Donald Trump has offered the post of Attorney General to Alabama Senator Jeff Sessions, one of his closest advisors and his first endorser in the Senate.
This is not the first time that Sessions has been nominated by the president of the United States. He was nominated 30 years ago by none other than President Ronald Reagan for a federal judgeship.
In 1986, Sessions was dogged by racist comments he made while he was the U.S. attorney in Alabama. He was alleged to have called a black assistant U.S. attorney “boy” and the NAACP “un-American” and “communist-inspired.”
Aside from being Trump’s earliest senatorial endorsement, Sessions is one of the architects of his immigration, counterterrorism and trade policies. His name has been floated for attorney general and secretary of defense. The Trump transition team released a statement about Sessions that sounded like it was came directly from Trump’s own mouth, saying that the president-elect was “unbelievably impressed” with the Senator, citing his work as a U.S. attorney and state attorney general for Alabama.
A Republican controlled Senate confirmed Sessions as U.S. attorney in 1981 for the Southern District of Alabama. However, in 1986, his racially charged comments and record on civil rights as U.S. attorney, which Sessions denied and defended, prevented his nomination as judge from going forward, even though the Senate still had a GOP majority.
“Mr. Sessions is a throwback to a shameful era, which I know both black and white Americans thought was in our past,” said the late Massachusetts Democratic Senator Edward Kennedy during the confirmation hearing. “It is inconceivable to me that a person of this attitude is qualified to be a U.S. attorney, let alone a U.S. federal judge.”
Aside from the comments made to the black assistant U.S. attorney, Sessions was criticized for joking n the presence of an attorney with the Justice Department’s Civil Rights Division that the Ku Klux Klan was “Ok” until he learned that they smoked marijuana. During his confirmation hearing, Sessions said that it “was a silly comment, I guess you might say, that I made.”

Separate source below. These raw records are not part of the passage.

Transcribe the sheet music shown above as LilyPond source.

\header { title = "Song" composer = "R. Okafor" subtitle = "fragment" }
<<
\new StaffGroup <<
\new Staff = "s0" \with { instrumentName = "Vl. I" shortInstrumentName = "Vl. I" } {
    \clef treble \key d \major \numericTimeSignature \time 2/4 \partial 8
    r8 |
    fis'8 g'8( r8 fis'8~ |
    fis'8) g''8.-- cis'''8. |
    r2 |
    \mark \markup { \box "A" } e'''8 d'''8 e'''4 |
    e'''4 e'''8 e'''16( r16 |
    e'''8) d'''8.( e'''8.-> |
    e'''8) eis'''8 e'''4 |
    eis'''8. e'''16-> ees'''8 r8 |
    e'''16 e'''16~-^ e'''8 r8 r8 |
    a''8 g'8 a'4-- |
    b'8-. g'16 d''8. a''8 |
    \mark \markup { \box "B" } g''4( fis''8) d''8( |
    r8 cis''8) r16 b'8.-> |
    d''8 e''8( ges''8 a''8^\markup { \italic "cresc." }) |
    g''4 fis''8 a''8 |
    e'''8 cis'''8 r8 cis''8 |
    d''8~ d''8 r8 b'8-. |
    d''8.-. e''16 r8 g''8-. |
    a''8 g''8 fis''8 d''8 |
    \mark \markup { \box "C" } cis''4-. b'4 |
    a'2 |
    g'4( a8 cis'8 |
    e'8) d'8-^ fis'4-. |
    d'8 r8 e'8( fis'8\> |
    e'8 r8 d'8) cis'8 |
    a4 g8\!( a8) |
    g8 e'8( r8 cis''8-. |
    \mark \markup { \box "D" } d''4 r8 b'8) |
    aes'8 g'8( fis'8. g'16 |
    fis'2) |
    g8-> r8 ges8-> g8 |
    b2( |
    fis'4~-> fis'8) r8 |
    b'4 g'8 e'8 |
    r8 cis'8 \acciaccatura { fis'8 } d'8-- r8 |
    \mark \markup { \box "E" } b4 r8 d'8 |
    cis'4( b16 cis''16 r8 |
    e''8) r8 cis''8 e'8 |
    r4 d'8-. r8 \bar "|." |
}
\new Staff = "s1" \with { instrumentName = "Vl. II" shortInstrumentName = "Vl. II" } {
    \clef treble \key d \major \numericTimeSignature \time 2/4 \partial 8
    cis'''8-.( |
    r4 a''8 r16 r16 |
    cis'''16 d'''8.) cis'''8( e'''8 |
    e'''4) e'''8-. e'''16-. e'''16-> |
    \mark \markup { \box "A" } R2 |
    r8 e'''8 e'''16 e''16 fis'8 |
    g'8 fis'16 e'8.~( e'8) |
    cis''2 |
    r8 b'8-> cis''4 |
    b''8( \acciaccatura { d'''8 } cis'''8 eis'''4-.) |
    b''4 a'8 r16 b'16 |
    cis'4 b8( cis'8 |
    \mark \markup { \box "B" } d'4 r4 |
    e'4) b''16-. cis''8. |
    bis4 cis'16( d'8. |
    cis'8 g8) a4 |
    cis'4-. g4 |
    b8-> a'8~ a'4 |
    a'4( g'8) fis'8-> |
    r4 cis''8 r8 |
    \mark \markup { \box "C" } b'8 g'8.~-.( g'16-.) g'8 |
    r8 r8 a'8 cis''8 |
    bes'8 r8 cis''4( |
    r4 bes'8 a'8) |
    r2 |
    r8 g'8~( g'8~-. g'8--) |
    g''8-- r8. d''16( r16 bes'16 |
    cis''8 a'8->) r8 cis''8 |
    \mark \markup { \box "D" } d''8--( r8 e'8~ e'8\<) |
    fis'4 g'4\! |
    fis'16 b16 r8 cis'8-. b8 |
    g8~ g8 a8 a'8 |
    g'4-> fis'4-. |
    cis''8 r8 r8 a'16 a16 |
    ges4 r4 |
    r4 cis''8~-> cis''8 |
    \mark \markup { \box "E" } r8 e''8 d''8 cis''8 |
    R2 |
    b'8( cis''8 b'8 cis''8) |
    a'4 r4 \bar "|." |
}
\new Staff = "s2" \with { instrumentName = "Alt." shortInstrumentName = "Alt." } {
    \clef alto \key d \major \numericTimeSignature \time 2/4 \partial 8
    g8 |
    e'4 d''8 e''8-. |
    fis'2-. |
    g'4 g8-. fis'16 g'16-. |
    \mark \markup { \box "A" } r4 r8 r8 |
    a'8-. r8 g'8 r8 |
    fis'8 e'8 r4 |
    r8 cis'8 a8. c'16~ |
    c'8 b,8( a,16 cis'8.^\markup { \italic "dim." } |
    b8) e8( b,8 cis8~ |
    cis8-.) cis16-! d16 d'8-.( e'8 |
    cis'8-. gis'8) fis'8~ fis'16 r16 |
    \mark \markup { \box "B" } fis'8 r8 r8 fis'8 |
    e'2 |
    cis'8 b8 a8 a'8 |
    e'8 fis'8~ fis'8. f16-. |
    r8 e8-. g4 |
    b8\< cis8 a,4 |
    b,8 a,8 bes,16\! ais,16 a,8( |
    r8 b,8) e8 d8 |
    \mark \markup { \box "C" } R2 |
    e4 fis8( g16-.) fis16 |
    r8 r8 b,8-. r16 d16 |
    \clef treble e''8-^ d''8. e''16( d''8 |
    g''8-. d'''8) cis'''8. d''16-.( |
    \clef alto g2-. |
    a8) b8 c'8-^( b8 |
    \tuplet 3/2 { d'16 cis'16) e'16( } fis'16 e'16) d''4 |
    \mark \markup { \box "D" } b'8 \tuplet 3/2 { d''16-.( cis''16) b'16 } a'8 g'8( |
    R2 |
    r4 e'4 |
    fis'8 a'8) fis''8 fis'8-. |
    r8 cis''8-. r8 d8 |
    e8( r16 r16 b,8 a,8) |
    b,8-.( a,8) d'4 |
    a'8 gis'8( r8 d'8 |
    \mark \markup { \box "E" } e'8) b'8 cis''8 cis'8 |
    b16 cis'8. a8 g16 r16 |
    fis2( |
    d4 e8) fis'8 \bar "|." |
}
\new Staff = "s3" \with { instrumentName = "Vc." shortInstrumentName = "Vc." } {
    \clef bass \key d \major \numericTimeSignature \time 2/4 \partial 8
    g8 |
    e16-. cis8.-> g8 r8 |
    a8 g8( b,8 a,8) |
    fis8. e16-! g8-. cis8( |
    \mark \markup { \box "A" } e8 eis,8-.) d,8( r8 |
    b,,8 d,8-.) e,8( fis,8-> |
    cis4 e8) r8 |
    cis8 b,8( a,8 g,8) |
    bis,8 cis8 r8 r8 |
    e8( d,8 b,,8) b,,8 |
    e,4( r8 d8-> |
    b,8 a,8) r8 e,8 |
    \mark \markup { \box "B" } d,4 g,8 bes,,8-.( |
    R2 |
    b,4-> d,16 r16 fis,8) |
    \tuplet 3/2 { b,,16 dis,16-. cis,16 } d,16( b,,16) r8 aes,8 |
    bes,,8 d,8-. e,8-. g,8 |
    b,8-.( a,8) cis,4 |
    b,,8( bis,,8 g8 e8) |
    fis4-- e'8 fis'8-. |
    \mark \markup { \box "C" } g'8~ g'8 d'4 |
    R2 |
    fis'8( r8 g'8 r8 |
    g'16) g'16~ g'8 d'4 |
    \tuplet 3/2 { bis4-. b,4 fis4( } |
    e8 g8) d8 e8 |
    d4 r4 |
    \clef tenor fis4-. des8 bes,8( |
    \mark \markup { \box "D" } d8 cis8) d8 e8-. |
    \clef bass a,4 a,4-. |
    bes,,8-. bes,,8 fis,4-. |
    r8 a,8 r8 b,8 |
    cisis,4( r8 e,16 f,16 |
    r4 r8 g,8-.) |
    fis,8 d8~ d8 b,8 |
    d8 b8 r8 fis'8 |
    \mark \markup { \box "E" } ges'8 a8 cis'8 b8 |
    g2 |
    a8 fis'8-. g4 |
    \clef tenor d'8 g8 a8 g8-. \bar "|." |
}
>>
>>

Sessions said that he never meant the joke to suggest support for the Klan. He said the joke was intended to convey that he thought it was “bizarre” that Klansmen had smoked marijuana after one of their meetings. “All of us understood that the Klan is a force for hatred and bigotry and it just could not have meant anything else than that under those circumstances,” he said.
Circumstances are significantly different this time around. Only one of the senators who opposed his confirmation in 1986 is still in the Senate. He is also facing confirmation as a member of the chamber that is asked to confirm him. Traditionally, senators are deferential to current and former members who are nominated for Cabinet posts. The last time the Senate rejected one of its own was when George H.W. Bush nominated Senator John G. Tower for his Secretary of Defense. The Texas Republican could not get confirmed because of reports of heavy drinking and womanizing.
Senator Richard Shelby (R-Ala) issues a statement on Thursday night:
“Not only would Jeff bring integrity and immense expertise to the role of Attorney General due to his decades of experience in the legal field and an impressive tenure on the Senate Judiciary Committee, but Jeff has also gained the deep respect of his Senate colleagues for his commitment to upholding the rule of law. My wife Annette and I are proud of Jeff’s accomplishments and wish him and his wife Mary the very best during this exciting transition.”
Rep. Luis Gutierrez (D-Ill) said in a statement:
“If you have nostalgia for the days when blacks kept quiet, gays were in the closet, immigrants were invisible and women stayed in the kitchen, Senator Jefferson Beauregard Sessions is your man. No senator has fought harder against the hopes and aspirations of Latinos, immigrants, and people of color than Sen. Sessions.”
Senate Majority Leader Mitch McConnell issued a statement expressing his strong support for the nomination.